Wednesday, July 14, 2010

A Late Look At Bank Of The Ozarks

Bank of the Ozarks (Nasdaq: OZRK) is one of those companies I have followed for a long time, and liked for a long time, but never actually owned in my portfolio. Once again, the company delivered the sort of financial results that keep this one on my watchlist.

Once again, the company reported earnings that were well above the average published estimates. Keep in mind, though, that acquisition accounting makes that comparison almost completely opaque. Still, earnings were up more than 14%, and the annualized ROE of over 15% was a nice result.
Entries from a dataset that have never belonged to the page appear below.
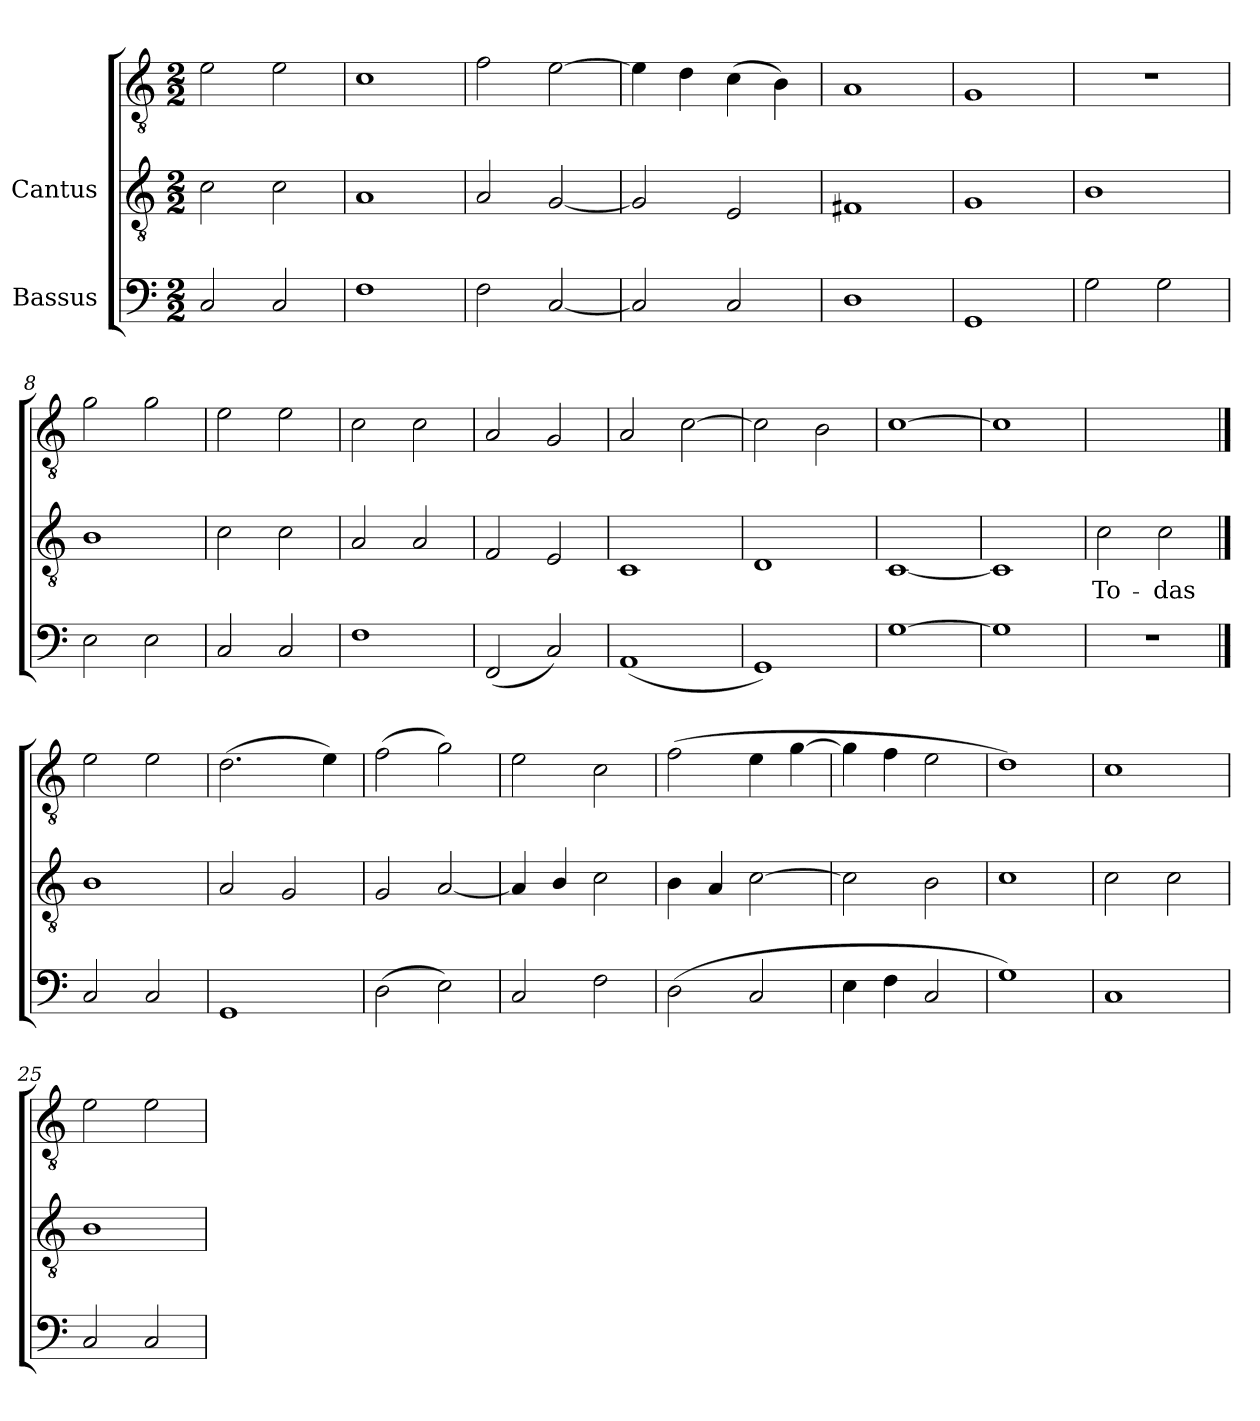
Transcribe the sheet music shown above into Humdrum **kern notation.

**kern	**kern	**text	**kern
*part2	*part1	*part1	*part1
*staff3	*staff2	*staff2	*staff1
*I"Bassus	*I"Cantus	*	*
!!LO:PB:g=z
*stria5	*stria5	*	*stria5
*clefF4	*clefGv2	*	*clefGv2
*M2/2	*M2/2	*	*M2/2
*MM264	*MM264	*	*MM264
=1	=1	=1	=1
2C/	2c\	.	2e\
2C/	2c\	.	2e\
=2	=2	=2	=2
1F	1A	.	1c
=3	=3	=3	=3
2F\	2A/	.	2f\
[<2C/	[<2G/	.	[>2e\
=4	=4	=4	=4
2C/]	2G/]	.	4e\]
.	.	.	4d\
2C/	2E/	.	(>4c\
.	.	.	4B\)
=5	=5	=5	=5
1D	1F#X	.	1A
=6	=6	=6	=6
1GG	1G	.	1G
=7	=7	=7	=7
2G\	1B	.	1r
2G\	.	.	.
=8	=8	=8	=8
2E\	1B	.	2g\
2E\	.	.	2g\
!!LO:LB:g=z
=9	=9	=9	=9
2C/	2c\	.	2e\
2C/	2c\	.	2e\
=10	=10	=10	=10
1F	2A/	.	2c\
.	2A/	.	2c\
=11	=11	=11	=11
(<2FF/	2F/	.	2A/
2C/)	2E/	.	2G/
=12	=12	=12	=12
(<1AA	1C	.	2A/
.	.	.	[>2c\
=13	=13	=13	=13
1GG)	1D	.	2c\]
.	.	.	2B\
=14	=14	=14	=14
[>1G	[<1C	.	[>1c
=15	=15	=15	=15
1G]	1C]	.	1c]
=16!|	=16!|	=16!|	=16!|
!	!	!LO:LY:b:cj	!
1r	2c\	To-	1ryy
!	!	!LO:LY:b:cj	!
.	2c\	-das	.
==17	==17	==17	==17
2C/	1B	.	2e\
2C/	.	.	2e\
!!LO:LB:g=z
=18	=18	=18	=18
1GG	2A/	.	(>2.d\
.	2G/	.	.
.	.	.	4e\)
=19	=19	=19	=19
(>2D\	2G/	.	(>2f\
2E\)	[<2A/	.	2g\)
=20	=20	=20	=20
2C/	4A/]	.	2e\
.	4B/	.	.
2F\	2c\	.	2c\
=21	=21	=21	=21
(>2D\	4B\	.	(>2f\
.	4A/	.	.
2C/	[>2c\	.	4e\
.	.	.	[>4g\
=22	=22	=22	=22
4E\	2c\]	.	4g\]
4F\	.	.	4f\
2C/	2B\	.	2e\
=23	=23	=23	=23
1G)	1c	.	1d)
=24	=24	=24	=24
1C	2c\	.	1c
.	2c\	.	.
=25	=25	=25	=25
2C/	1B	.	2e\
2C/	.	.	2e\
=	=	=	=
*-	*-	*-	*-
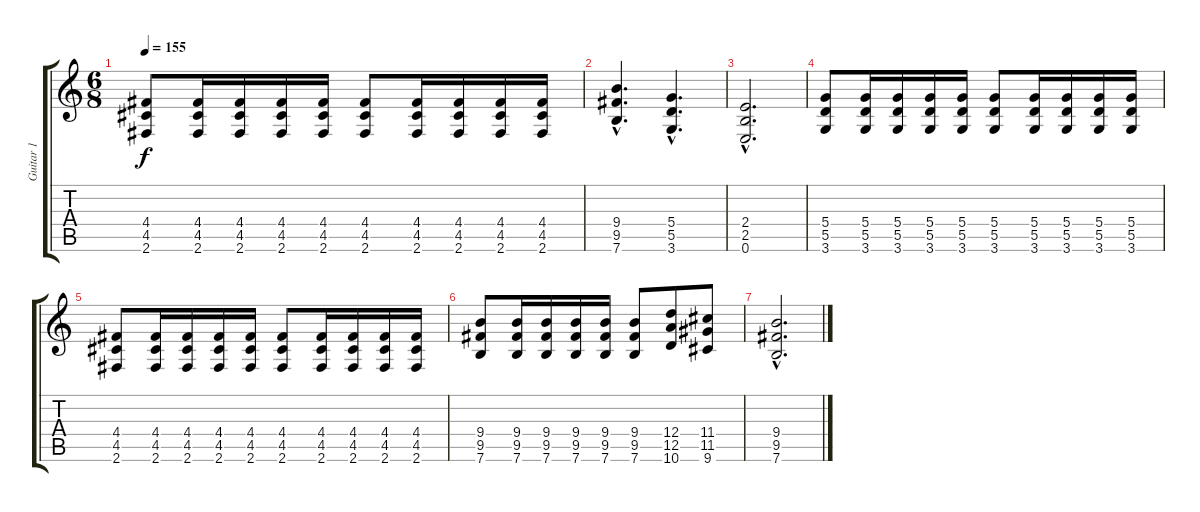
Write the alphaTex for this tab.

\track ("Guitar 1" "Guitar 1") {instrument distortionguitar}
\staff {score tabs}
\tuning (E4 B3 G3 D3 A2 E2) {hide}
\ts (6 8)
\tempo 155
\clef g2
\ks c
(4.4 4.5 2.6).8{dy f} (4.4 4.5 2.6).16 (4.4 4.5 2.6).16 (4.4 4.5 2.6).16 (4.4 4.5 2.6).16 (4.4 4.5 2.6).8 (4.4 4.5 2.6).16 (4.4 4.5 2.6).16 (4.4 4.5 2.6).16 (4.4 4.5 2.6).16 |
(9.4{hac} 9.5{hac} 7.6{hac}).4{d} (5.4{hac} 5.5{hac} 3.6{hac}).4{d} |
(2.4{hac} 2.5{hac} 0.6{hac}).2{d} |
(5.4 5.5 3.6).8 (5.4 5.5 3.6).16 (5.4 5.5 3.6).16 (5.4 5.5 3.6).16 (5.4 5.5 3.6).16 (5.4 5.5 3.6).8 (5.4 5.5 3.6).16 (5.4 5.5 3.6).16 (5.4 5.5 3.6).16 (5.4 5.5 3.6).16 |
(4.4 4.5 2.6).8 (4.4 4.5 2.6).16 (4.4 4.5 2.6).16 (4.4 4.5 2.6).16 (4.4 4.5 2.6).16 (4.4 4.5 2.6).8 (4.4 4.5 2.6).16 (4.4 4.5 2.6).16 (4.4 4.5 2.6).16 (4.4 4.5 2.6).16 |
(9.4 9.5 7.6).8 (9.4 9.5 7.6).16 (9.4 9.5 7.6).16 (9.4 9.5 7.6).16 (9.4 9.5 7.6).16 (9.4 9.5 7.6).8 (12.4 12.5 10.6).8 (11.4 11.5 9.6).8 |
(9.4{hac} 9.5{hac} 7.6{hac}).2{d}
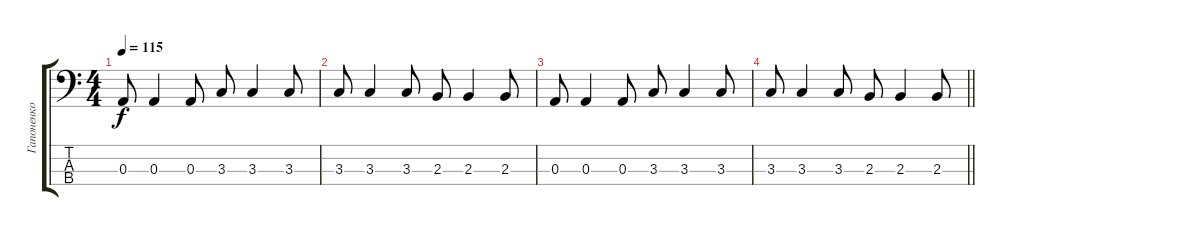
\track ("Гапоненко Андрей" "Гапоненко ") {instrument electricbassfinger}
\staff {score tabs}
\tuning (G2 D2 A1 E1) {hide}
\ts (4 4)
\tempo 115
\clef f4
\ks c
0.3.8{dy f} 0.3.4 0.3.8 3.3.8 3.3.4 3.3.8 |
3.3.8 3.3.4 3.3.8 2.3.8 2.3.4 2.3.8 |
0.3.8 0.3.4 0.3.8 3.3.8 3.3.4 3.3.8 |
\barLineRight lightlight
3.3.8 3.3.4 3.3.8 2.3.8 2.3.4 2.3.8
Continuing a trend across the banking sector, lending activity was feeble. Loans were down about 5% on an annual basis, though ticked up 1% sequentially. Now, the company claimed that loan activity was weak for lack of demand. Without meaning to assail management's integrity, I would suggest that is part of the reason. I think what management really means (but will not say openly) is that there is a lack of demand among the pool of potential borrowers that constitute acceptable credit risk. Time and time again, I keep seeing surveys suggesting that small business owners cannot get the loans they need to start or expand business ... so, I think the demand is there, but I think banks like Ozarks is being careful about who they underwrite.

Balancing the lending activity, deposits were up 1% annually and down 4% sequentially. Moreover, the character of those deposits have continued to change in the company's favor - the company now has considerably less CDs outstanding and very little in the way of brokered deposits.  That has helped keep the cost of funds quite attractive, and the company's net interest margin was a very healthy 5.1% (up from 4.8% last year).

Credit quality also improved - NPLs were down, there were fewer loans past due, and the company set aside less in anticipation of future bad loans. Given that Ozarks never over-indulged in crappy lending to the extent of many other banks, their balance sheet never got so terrible. Still, improvement is improvement...

Ozarks is a good example of what I like to see these days ... though I wish they were increasing their lending more. There is nothing wrong with getting dirt-cheap money from depositors and re-investing that in securities and profiting from the spread, but that game will eventually come to an end when rates begin to rise.

Right now, I am not interested in the stock. I think the stock is worth about $35, but maybe up to $39.50 with some aggressive assumptions. Either way, that is not enough to entice me at today's prices.